Thu. Jul. 10 2008
CTV.ca News Staff
Two of the five feet found in British Columbia over the past year came from the same man, police from that province said Thursday.
Appearing at a news conference, RCMP Const. Annie Linteau said there is no evidence of trauma or tool markings to suggest the feet were severed.
"It appears it's a natural process of decomposition," she said, adding, "We have to be aware these still could be homicide victims."
Police say the identities of the victims remain a mystery that they are working to solve.
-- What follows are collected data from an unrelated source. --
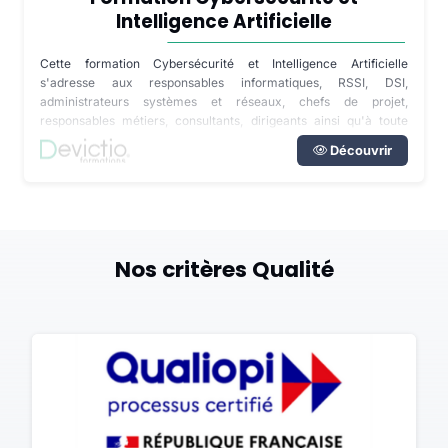
Intelligence Artificielle
Cette formation Cybersécurité et Intelligence Artificielle
s'adresse aux responsables informatiques, RSSI, DSI,
administrateurs systèmes et réseaux, chefs de projet,
responsables métiers, consultants, dirigeants ainsi qu'à toute
personne impliquée dans la transformation numérique de son
Découvrir
entreprise. Disponible en inter-entreprises dans notre centre de
formation de Lyon, en intra directement dans vos locaux partout
en France ou à distance, cette formation s'adapte au niveau des
participants ainsi qu'aux outils déjà déployés dans votre
organisation.
Nos critères Qualité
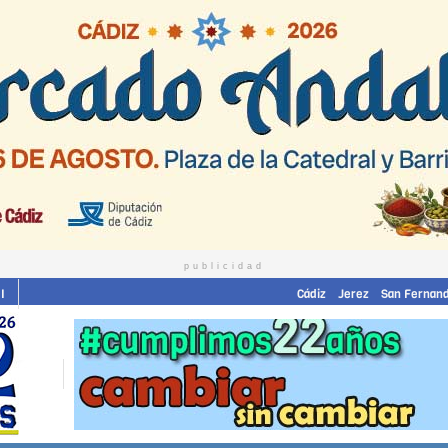
publicidad
I
Cádiz
Jerez
San Fernan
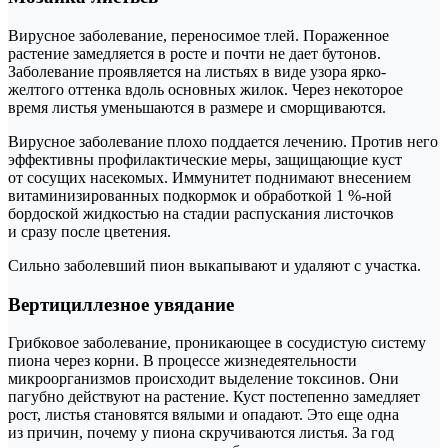
Вирусное заболевание, переносимое тлей. Пораженное
растение замедляется в росте и почти не дает бутонов.
Заболевание проявляется на листьях в виде узора ярко-
желтого оттенка вдоль основных жилок. Через некоторое
время листья уменьшаются в размере и сморщиваются.
Вирусное заболевание плохо поддается лечению. Против него
эффективны профилактические меры, защищающие куст
от сосущих насекомых. Иммунитет поднимают внесением
витаминизированных подкормок и обработкой 1 %-ной
бордоской жидкостью на стадии распускания листочков
и сразу после цветения.
Сильно заболевший пион выкапывают и удаляют с участка.
Вертициллезное увядание
Грибковое заболевание, проникающее в сосудистую систему
пиона через корни. В процессе жизнедеятельности
микроорганизмов происходит выделение токсинов. Они
пагубно действуют на растение. Куст постепенно замедляет
рост, листья становятся вялыми и опадают. Это еще одна
из причин, почему у пиона скручиваются листья. За год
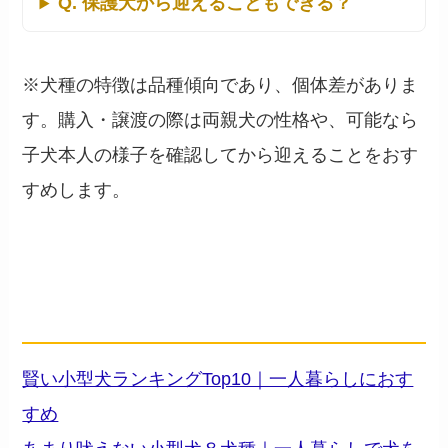
Q. 保護犬から迎えることもできる？
※犬種の特徴は品種傾向であり、個体差がありま
す。購入・譲渡の際は両親犬の性格や、可能なら
子犬本人の様子を確認してから迎えることをおす
すめします。
関連記事
── 一人暮らし・小型犬選びの資料
賢い小型犬ランキングTop10｜一人暮らしにおす
すめ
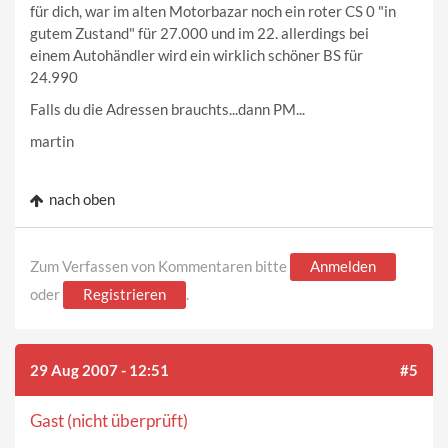
für dich, war im alten Motorbazar noch ein roter CS 0 "in
gutem Zustand" für 27.000 und im 22. allerdings bei
einem Autohändler wird ein wirklich schöner BS für
24.990
Falls du die Adressen brauchts...dann PM...
martin
nach oben
Zum Verfassen von Kommentaren bitte
Anmelden
oder
Registrieren
.
29 Aug 2007 - 12:51
#5
Gast (nicht überprüft)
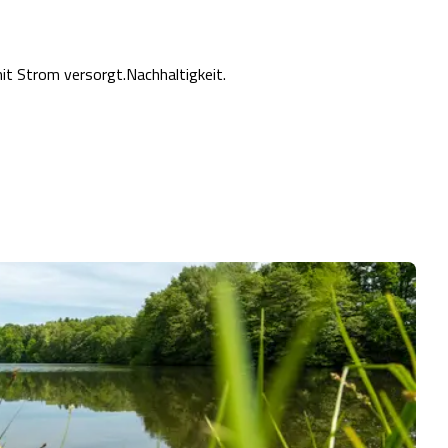
it Strom versorgt.Nachhaltigkeit.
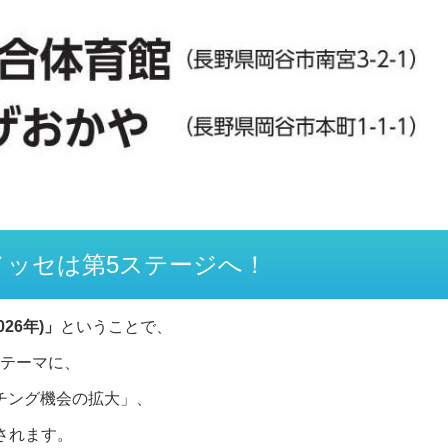
業メッセは第5ステージへ！
026年)」
ということで、
テーマに、
チング機会の拡大」、
されます。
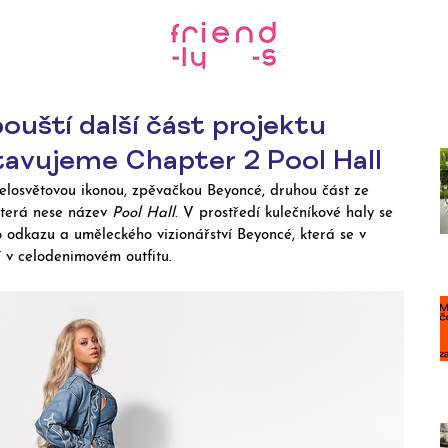
ouští další část projektu
tavujeme Chapter 2 Pool Hall
celosvětovou ikonou, zpěvačkou Beyoncé, druhou část ze 
terá nese název 
Pool Hall
. V prostředí kulečníkové haly se 
o odkazu a uměleckého vizionářství Beyoncé, která se v 
 v celodenimovém outfitu.  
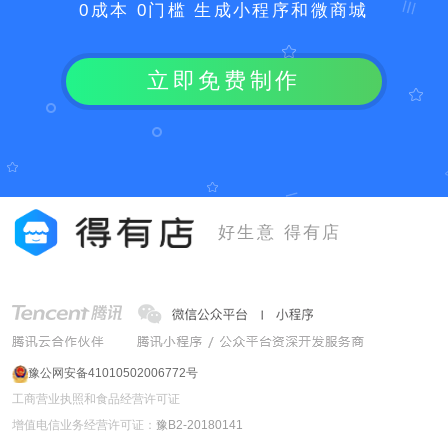
0成本 0门槛 生成小程序和微商城
立即免费制作
好生意 得有店
豫公网安备41010502006772号
工商营业执照和食品经营许可证
增值电信业务经营许可证：
豫B2-20180141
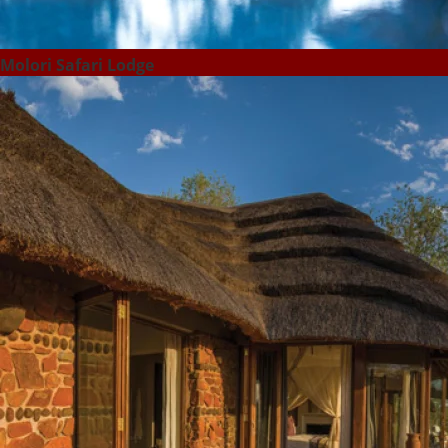
Molori Safari Lodge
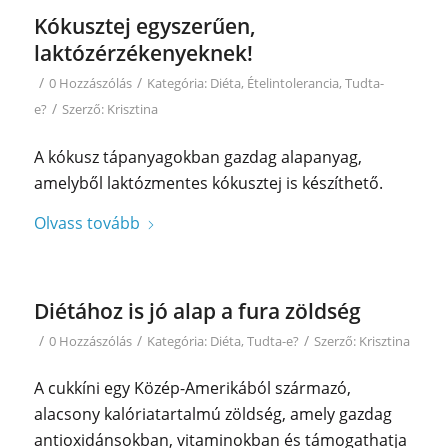
Kókusztej egyszerűen,
laktózérzékenyeknek!
/
/
0 Hozzászólás
Kategória:
Diéta
,
Ételintolerancia
,
Tudta-
/
e?
Szerző:
Krisztina
A kókusz tápanyagokban gazdag alapanyag,
amelyből laktózmentes kókusztej is készíthető.
Olvass tovább
Diétához is jó alap a fura zöldség
/
/
/
0 Hozzászólás
Kategória:
Diéta
,
Tudta-e?
Szerző:
Krisztina
A cukkíni egy Közép-Amerikából származó,
alacsony kalóriatartalmú zöldség, amely gazdag
antioxidánsokban, vitaminokban és támogathatja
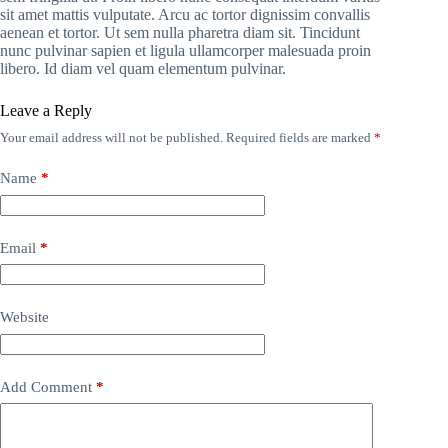
sit amet mattis vulputate. Arcu ac tortor dignissim convallis
aenean et tortor. Ut sem nulla pharetra diam sit. Tincidunt
nunc pulvinar sapien et ligula ullamcorper malesuada proin
libero. Id diam vel quam elementum pulvinar.
Leave a Reply
Your email address will not be published.
Required fields are marked
*
Name
*
Email
*
Website
Add Comment
*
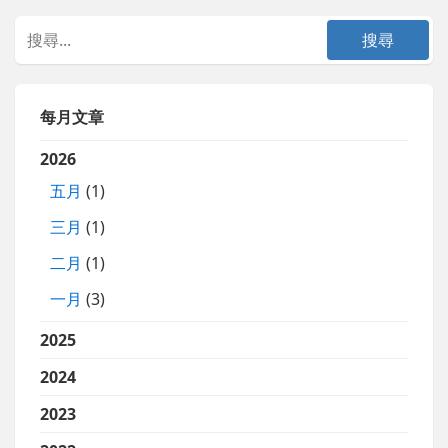
每月文章
2026
五月
(1)
三月
(1)
二月
(1)
一月
(3)
2025
2024
2023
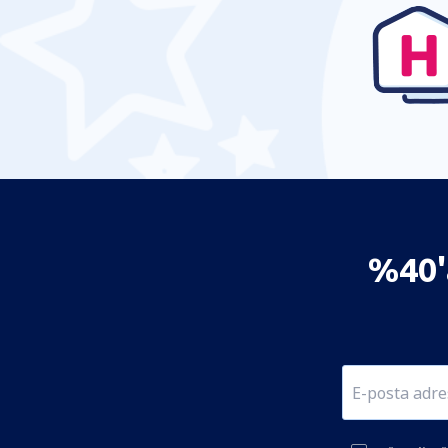
%40'a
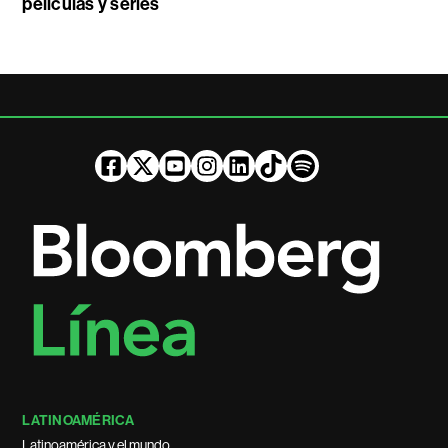
películas y series
LATINOAMÉRICA
Latinoamérica y el mundo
They have compiled a list of all missing persons from British Columbia, and some from Alberta, and are reviewing each file for possible connections to this case.
Their list began with 243 men and 159 women but they have eliminated 130 of the men as possible matches, Linteau said.
She said they have not found any evidence that indicates the incidents are connected but all possibilities are being investigated.
The first foot was found on Jedidiah Island, in the strait that divides Vancouver Island from the mainland, on Aug. 20. It was a right foot inside a Campus-brand men's size 12 running shoe that was mainly distributed in India, police said.
Six days later, another right foot -- inside a man's size 12 Reebok running shoe -- washed ashore on Gabriola Island.
A third, a right foot in a Nike sneaker, was found in the area on Feb. 8 on the east side of Valdez Island.
The fourth and fifth feet were both found near the Fraser River. The fourth came ashore on Kirkland Island on May 22 and was the only one of the five that came from a woman's body. It was found in a New Balance running shoe.
The fifth, a size 10 left foot, was located a kilometre away on June 16. It was later determined to be a match to the foot found months earlier on Valdez Island.
A sixth washed-up shoe was found to be a hoax when police realized it had been stuffed with an animal's paw.
Families wait for results
Family members of two plane crash victims who disappeared in 2005 believe the feet may be those of their loved ones.
After analyzing DNA samples from the feet and members of the crash victims' families, police determined the feet did not belong to Arnie Feast or Fabian Bedard, two of four people who went missing after the crash.
The DNA from the family of brothers Doug and Trevor DeCock is still being analyzed, said Linteau.
The DNA tests tell little else about the feet's original owners, said forensic scientist Dean Hilderbrand. The type of analysis being used, the most common DNA test among North American law enforcement, does not indicate the race of the subject or the date of death, he said.
"These were obviously very challenging samples," he said. "The DNA doesn't give any information about how long these samples have been in the water."
The news conference featured speakers from the RCMP, B.C. Coroner's Office and the Delta Police Service. They showed pictures of the types of sneakers found and listed the years in which each shoe was sold, appealing for help from people whose loved ones may have disappeared wearing similar shoes.
When asked about a foot found in Sweden this week, Linteau said they had no indication it was connected to their investigation.